§ ACTIVITY
Quote the passage on the Golden Path below from "Idaho rigidly willed" to "into Leto's eyes.".

§ DOCUMENT TEXT

--- START ---

Or, the very fact that you have to consider making war to end war doesn't prove that war is not the only problem? And so, that the Pharaonic disease is not the only thing that had to be unlocked to make the GP?
I don't know if anyone here has said that that's the only aspect of the GP, I just suggested decentralization of government as a major component of the GP. And Leto's discussion with Duncan Idaho:
"Whatever I do," Leto said, "it is to teach a lesson."
Idaho rigidly willed himself not to look back at the scene of Nunepi's punishment. Was that the sound of Nunepi groaning? The shouts of the crowd pierced Idaho. He stared up into Leto's eyes.
"There is a question in your mind," Leto said.
"Many questions, m'Lord."
"Speak them."
"What is the lesson in that fool's punishment? What do we say when asked?"
"We say that no one is permitted to blaspheme against the God Emperor."
"A bloody lesson, m'Lord."

--- END ---

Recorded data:
--- START ---

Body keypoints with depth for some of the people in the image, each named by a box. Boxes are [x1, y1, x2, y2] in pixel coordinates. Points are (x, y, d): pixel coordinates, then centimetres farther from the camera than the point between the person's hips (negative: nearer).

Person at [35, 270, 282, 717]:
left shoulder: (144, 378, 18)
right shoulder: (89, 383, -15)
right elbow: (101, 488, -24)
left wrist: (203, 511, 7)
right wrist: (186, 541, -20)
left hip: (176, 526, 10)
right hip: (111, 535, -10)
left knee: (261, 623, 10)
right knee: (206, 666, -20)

--- END ---
--- START ---

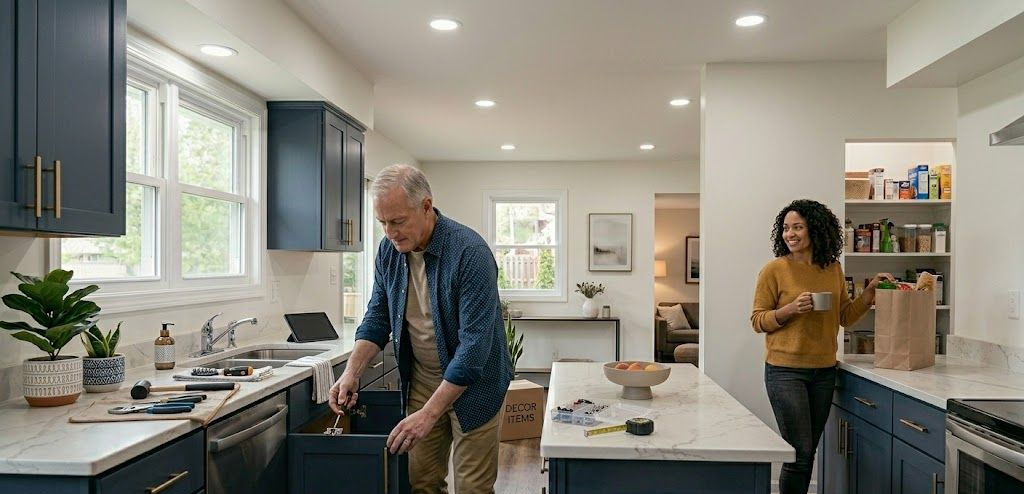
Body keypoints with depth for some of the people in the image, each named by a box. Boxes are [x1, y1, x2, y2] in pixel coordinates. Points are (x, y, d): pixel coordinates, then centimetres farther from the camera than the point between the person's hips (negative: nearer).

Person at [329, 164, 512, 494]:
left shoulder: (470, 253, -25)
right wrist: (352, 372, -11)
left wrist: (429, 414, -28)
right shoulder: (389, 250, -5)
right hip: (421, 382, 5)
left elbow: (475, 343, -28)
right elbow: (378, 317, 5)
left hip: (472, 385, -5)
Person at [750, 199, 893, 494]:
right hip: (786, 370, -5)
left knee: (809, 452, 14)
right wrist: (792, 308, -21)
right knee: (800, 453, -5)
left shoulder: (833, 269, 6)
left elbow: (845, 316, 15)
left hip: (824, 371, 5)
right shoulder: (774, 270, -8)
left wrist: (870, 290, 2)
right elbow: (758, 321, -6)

--- END ---

§ ANSWER FOR THE TASK
Idaho rigidly willed himself not to look back at the scene of Nunepi's punishment. Was that the sound of Nunepi groaning? The shouts of the crowd pierced Idaho. He stared up into Leto's eyes.